- _Task objective_
Whatever appears in the records apart from pictures must be reproduced exactly.

Items listed in a dataset
▬▬▬▬▬▬▬▬▬▬

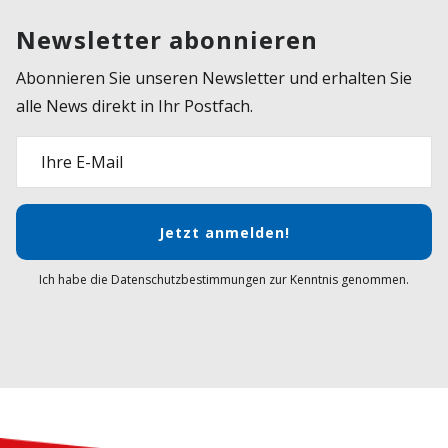
Newsletter abonnieren
Abonnieren Sie unseren Newsletter und erhalten Sie
alle News direkt in Ihr Postfach.
Ihre E-Mail
Jetzt anmelden!
Ich habe die Datenschutzbestimmungen zur Kenntnis genommen.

▬▬▬▬▬▬▬▬▬▬

- _Response to the task_
Newsletter abonnieren
Abonnieren Sie unseren Newsletter und erhalten Sie
alle News direkt in Ihr Postfach.
Ihre E-Mail
Jetzt anmelden!
Ich habe die Datenschutzbestimmungen zur Kenntnis genommen.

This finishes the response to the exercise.